Managing risk to reputation is about fundamental perceptions of the company’s contributions, value and strategic direction. For many companies, the first step involves reevaluating their current risk management program. “Traditional enterprise risk management approaches have focused boards and C-suite executives on avoiding risks and protecting assets,” says Henry Ristuccia, partner, Deloitte & Touche LLP, and global leader, Governance, Risk and Compliance Services, Deloitte Touche Tohmatsu Limited. “These are important objectives, of course, and necessary for preserving the enterprise. But the traditional approaches often focus too much on risks within the organization and not enough on the ‘outside-in’ view.
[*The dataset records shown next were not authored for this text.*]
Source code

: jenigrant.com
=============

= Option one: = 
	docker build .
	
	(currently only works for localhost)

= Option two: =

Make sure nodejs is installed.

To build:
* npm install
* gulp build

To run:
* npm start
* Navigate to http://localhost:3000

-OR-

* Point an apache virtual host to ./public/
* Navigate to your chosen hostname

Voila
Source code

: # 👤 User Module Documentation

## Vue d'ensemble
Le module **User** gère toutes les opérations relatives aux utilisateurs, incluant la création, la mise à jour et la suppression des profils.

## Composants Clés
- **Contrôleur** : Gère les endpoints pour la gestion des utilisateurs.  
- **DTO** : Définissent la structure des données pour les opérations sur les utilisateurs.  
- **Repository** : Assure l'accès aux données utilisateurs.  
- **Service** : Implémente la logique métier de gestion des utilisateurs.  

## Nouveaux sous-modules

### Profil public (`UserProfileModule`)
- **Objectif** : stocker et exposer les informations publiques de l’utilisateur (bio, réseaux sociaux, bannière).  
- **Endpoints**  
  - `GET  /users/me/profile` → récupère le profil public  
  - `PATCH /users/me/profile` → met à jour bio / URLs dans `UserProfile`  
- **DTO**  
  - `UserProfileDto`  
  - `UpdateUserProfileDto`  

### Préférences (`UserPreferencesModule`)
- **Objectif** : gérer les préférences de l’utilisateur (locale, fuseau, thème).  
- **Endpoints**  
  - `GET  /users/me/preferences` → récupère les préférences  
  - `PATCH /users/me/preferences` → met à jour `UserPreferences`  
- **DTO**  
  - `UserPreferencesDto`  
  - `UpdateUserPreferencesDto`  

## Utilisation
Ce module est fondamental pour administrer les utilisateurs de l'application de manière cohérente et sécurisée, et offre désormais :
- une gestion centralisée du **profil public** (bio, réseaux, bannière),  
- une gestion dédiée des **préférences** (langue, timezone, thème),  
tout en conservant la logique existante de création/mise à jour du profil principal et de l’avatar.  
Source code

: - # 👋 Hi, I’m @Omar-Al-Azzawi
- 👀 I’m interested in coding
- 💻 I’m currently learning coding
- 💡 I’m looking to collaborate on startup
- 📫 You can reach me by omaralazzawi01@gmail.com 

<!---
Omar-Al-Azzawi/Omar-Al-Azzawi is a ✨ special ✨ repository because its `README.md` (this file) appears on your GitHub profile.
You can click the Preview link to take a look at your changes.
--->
In other words, they don’t consider risks that can be seen and foreseen by observers from outside the company—an organization’s stakeholders.”
Time and again, catastrophic risk arrives unexpectedly. “This is generally because only the inside-out perspective has been considered,” notes Donna Epps, a partner and U.S. co-leader of Governance and Risk Management at Deloitte Financial Advisory Services LLP. “What is new today is the need for a 360-degree view of risk that effectively marries an outside-in risk perspective with inside-out risk intelligence.”
The true value of a “Risk to Reputation” program is to integrate an outside-in perspective into the enterprise risk program, providing a holistic overview of major and potential risks.
Step 1: Embark on a Discovery
Core to the discovery phase is a detailed examination of the firm’s current view of its strategies, risks and vulnerabilities. This helps ensure that, when the Risk to Reputation program is launched, the “known knowns” and the “known unknowns” are fully explored through a series of in-depth interviews conducted with C-suite executives.
Step 2: Establish the Baseline
In the second phase critical stakeholders are engaged to help assess the first outside-in perspective. Typically, this might cover regulators, financial and sector analysts, and local communities based around partners, customers, staff, suppliers, legislators, NGOs and other agencies.
A variety of techniques are employed to gather intelligence from the different audiences involved. It is important to gauge from the various perspectives the perceived impact of the firm’s reputation drivers on major enterprise strategies.
Step 3: Proactively Manage Risk to Reputation
By this time, techniques of outreach and research are established and the lessons from the discovery and baseline phases are put into action. There are three areas of focus at work:
“The payoff for effective management of a Risk to Reputation program is greater confidence in strategic execution,” notes Mr. Ristuccia. “By understanding and integrating external risks and opportunities into the organization’s Risk Intelligence, the goal is to end up with a program that puts the board and senior executives on the leading edge of knowing what might inhibit—or advance—the company strategy and then be prepared to act accordingly.”